De partida, EEUU nació con un pecado original, al haberse dispuesto en el preámbulo constitucional que “todos los hombres son creados iguales”, al mismo tiempo que se mantenía el odioso sistema de la esclavitud de los afroamericanos, arrastrados a la fuerza hacia el nuevo continente desde 1619 para ser usados como mano de obra barata en tareas agrícolas y serviles, al mismo tiempo que en líneas generales soportaban un trato cruel e inhumano. Recién en 1865 —luego de concluir la guerra civil entre el norte liberador y el sur esclavista— se terminó formalmente con la vil esclavitud, pero sus injusticias y segregaciones continuaron por mucho tiempo más, algunas de ellas inclusive hasta nuestros días.

El otro problema de EEUU —desde antes inclusive de su independencia— fue el tratamiento de los pueblos indígenas originarios. Desde un principio se crearon roces entre los colonos que llegaban con sus familias y los nativos del lugar. Poco a poco se los fue aniquilando o trasladando hacia lugares más alejados; también con estos pueblos se produjeron enormes injusticias, les quitaron sus tierras y se ejercieron crueldades que los propios intelectuales estadounidenses están ahora dedicados a comprobar e investigar. Es más, se calcula que de 15 millones de originarios que poblaban Norteamérica en el siglo XVII, solo quedaron un par de cientos de miles al comenzar el pasado Siglo XX.

Mientras EEUU construía una sociedad moderna, dinámica y formalmente democrática, arrastró situaciones racistas que cada tanto provocan erupciones sociales.
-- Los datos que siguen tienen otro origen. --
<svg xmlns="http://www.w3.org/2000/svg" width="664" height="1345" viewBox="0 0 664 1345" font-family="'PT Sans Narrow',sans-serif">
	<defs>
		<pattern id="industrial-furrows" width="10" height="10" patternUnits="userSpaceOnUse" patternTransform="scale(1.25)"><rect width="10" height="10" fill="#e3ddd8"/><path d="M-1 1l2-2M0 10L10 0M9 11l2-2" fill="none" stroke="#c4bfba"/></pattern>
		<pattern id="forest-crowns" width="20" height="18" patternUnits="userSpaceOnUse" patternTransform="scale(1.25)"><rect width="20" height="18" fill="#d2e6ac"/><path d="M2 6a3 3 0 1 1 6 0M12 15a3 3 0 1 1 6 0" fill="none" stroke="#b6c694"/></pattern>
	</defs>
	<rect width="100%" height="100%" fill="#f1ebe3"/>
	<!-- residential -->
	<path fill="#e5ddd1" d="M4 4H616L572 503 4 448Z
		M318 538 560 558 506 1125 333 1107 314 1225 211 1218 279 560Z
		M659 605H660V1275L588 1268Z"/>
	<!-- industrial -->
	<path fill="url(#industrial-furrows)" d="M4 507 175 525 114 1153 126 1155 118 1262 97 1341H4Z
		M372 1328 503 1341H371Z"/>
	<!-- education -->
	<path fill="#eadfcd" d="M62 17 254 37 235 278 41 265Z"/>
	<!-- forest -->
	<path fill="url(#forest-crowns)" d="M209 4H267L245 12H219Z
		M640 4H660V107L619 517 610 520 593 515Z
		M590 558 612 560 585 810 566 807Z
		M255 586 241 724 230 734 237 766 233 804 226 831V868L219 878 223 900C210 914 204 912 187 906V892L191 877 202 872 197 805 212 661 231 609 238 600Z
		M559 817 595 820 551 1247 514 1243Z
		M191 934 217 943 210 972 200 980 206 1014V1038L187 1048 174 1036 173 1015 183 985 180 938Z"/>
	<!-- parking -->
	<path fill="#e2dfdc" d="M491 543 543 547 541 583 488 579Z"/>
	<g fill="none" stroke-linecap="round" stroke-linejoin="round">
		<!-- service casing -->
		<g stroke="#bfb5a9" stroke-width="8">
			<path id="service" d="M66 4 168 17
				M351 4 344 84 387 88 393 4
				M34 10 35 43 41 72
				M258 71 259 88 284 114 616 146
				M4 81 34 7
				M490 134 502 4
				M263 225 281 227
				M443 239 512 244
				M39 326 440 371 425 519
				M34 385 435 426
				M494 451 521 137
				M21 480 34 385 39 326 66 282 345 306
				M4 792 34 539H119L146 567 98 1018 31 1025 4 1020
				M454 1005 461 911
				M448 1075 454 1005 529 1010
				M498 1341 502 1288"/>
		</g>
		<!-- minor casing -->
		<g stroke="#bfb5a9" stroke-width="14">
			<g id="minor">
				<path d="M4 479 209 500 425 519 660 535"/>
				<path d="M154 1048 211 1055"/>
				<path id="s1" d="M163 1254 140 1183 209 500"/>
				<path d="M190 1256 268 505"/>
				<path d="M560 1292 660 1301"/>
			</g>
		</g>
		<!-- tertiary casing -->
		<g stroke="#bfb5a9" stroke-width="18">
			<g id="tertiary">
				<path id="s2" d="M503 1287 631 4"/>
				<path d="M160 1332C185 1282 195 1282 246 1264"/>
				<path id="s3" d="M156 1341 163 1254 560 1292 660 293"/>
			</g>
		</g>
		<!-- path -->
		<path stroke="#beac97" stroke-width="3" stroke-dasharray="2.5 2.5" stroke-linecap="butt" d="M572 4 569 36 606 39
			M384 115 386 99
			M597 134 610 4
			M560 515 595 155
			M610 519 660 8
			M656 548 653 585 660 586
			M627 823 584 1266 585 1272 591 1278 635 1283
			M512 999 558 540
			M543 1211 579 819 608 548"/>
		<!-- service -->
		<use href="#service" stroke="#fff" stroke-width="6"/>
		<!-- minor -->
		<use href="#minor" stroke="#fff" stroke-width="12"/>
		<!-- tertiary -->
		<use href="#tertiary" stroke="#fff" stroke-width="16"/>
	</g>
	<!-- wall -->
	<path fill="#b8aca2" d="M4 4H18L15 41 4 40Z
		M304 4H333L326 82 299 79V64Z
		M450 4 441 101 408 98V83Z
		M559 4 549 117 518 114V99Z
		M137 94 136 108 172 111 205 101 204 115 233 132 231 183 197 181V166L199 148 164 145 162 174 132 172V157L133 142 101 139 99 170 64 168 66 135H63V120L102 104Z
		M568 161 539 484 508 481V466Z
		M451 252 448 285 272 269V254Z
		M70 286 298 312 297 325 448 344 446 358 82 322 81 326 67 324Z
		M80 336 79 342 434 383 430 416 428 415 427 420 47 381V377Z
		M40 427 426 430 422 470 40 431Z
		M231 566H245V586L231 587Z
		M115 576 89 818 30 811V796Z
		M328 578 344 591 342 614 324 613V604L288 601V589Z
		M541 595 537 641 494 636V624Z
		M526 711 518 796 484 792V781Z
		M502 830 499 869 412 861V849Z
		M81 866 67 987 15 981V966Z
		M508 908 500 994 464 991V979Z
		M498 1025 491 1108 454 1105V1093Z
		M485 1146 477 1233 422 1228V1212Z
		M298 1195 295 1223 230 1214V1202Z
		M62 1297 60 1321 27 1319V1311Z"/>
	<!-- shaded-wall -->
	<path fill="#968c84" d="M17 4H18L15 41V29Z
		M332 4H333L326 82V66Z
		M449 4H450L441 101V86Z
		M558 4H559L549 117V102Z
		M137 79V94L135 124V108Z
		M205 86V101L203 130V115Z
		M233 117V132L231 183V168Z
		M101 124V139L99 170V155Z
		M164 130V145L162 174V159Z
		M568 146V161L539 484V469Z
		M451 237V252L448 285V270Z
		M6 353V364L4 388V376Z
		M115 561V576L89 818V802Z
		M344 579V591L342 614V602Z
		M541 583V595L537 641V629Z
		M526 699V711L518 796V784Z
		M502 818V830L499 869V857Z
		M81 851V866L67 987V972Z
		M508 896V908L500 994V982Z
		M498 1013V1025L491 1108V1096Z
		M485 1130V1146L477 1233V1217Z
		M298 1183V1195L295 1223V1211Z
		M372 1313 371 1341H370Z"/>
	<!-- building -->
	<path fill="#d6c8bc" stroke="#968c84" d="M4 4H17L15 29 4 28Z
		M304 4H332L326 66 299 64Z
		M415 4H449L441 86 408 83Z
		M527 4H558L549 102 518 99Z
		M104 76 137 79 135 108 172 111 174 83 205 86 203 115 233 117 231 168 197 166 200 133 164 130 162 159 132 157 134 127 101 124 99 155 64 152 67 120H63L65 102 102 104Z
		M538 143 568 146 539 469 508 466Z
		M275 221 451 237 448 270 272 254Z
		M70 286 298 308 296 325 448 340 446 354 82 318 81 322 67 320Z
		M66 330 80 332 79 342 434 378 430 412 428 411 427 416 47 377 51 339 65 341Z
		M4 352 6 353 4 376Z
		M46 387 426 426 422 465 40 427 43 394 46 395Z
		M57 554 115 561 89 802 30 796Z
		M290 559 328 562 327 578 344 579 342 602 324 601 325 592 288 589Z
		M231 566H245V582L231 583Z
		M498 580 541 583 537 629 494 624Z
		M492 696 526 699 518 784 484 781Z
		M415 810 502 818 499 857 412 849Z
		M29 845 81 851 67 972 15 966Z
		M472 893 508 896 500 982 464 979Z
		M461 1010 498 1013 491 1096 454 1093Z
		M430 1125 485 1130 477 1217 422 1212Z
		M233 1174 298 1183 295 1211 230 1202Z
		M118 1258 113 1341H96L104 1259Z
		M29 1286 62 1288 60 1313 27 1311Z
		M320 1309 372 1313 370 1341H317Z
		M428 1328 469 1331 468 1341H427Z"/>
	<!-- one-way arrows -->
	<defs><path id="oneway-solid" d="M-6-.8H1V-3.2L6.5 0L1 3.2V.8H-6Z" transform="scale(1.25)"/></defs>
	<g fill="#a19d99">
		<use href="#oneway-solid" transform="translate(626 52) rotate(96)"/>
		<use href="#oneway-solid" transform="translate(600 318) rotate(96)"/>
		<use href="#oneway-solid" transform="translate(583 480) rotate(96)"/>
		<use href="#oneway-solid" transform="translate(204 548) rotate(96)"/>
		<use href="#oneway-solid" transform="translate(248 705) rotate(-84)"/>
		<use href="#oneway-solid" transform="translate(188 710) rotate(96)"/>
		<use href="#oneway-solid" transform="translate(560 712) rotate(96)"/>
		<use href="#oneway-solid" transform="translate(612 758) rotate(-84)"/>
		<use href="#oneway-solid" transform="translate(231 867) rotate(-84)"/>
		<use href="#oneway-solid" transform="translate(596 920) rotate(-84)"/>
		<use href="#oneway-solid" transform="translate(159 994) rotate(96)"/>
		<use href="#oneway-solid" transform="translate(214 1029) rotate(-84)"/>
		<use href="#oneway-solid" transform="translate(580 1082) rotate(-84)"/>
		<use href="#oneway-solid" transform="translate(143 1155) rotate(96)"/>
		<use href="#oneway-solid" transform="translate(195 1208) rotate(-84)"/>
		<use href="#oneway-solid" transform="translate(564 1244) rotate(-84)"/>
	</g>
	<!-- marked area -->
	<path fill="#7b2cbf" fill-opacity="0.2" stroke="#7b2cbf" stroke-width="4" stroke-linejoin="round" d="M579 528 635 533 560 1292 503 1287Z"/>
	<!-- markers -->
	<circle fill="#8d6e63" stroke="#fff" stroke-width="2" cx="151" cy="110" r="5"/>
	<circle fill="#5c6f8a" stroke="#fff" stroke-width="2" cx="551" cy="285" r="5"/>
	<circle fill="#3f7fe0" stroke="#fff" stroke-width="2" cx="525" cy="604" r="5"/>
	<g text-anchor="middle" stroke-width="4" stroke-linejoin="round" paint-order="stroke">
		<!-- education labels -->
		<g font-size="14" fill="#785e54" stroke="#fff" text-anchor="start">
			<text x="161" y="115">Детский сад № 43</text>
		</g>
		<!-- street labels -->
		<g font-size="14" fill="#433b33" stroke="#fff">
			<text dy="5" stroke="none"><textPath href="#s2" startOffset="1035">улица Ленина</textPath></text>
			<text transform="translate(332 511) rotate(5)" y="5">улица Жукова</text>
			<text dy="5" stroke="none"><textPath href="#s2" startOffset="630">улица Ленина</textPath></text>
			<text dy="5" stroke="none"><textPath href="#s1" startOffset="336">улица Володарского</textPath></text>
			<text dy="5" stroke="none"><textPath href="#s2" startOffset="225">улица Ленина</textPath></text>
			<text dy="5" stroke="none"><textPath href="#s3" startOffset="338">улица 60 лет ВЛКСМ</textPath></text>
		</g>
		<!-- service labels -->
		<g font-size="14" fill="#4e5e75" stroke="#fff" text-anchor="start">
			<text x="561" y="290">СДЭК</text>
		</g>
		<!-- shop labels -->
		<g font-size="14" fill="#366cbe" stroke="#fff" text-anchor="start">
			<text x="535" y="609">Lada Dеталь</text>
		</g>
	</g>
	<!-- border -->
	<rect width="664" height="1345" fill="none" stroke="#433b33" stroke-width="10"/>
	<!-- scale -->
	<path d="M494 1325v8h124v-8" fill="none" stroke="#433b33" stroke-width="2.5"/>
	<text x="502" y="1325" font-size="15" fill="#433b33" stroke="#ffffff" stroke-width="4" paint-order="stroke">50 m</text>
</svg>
La última de ellas ha sido la ocurrida luego de la muerte del afroamericano George Floyd por exceso de fuerza policial. El incidente provocó grandes marchas, destrucción de monumentos y una buena cuota de vandalismo.

A todo esto, en noviembre 3 tendrán lugar las elecciones presidenciales; Donald Trump tendrá la oportunidad de ser reelecto o en su lugar tal vez gane la presidencia el candidato demócrata Joe Biden, quien ya fue vicepresidente de Barack Obama. La situación es difícil, máxime si a las tensiones del momento agregamos los temas de la pandemia, las recurrentes crisis con China y la dramática caída de la actividad económica y del empleo —como consecuencia del Covid-19— a niveles que han superado la gran depresión de 1929.

Un panorama crítico, en verdad. Empero, EEUU ha atravesado difíciles momentos durante sus 244 años de vida y siempre superó problemas mediante entendimientos constructivos. Confiamos en que el gran país del norte así lo logre también esta vez y que las cosas se normalicen, para aliviar tensiones y seguir el camino productivo de una nación multicultural de 330 millones de habitantes, ejemplo para muchos y envidiada por otros. Al noble pueblo estadounidense le deseamos lo mejor en este día, al mismo tiempo que hacemos votos por una pronta conciliación de sus divergencias. El mundo libre necesitará siempre como respaldo a los Estados Unidos ante potenciales terroristas y dictadores megalómanos.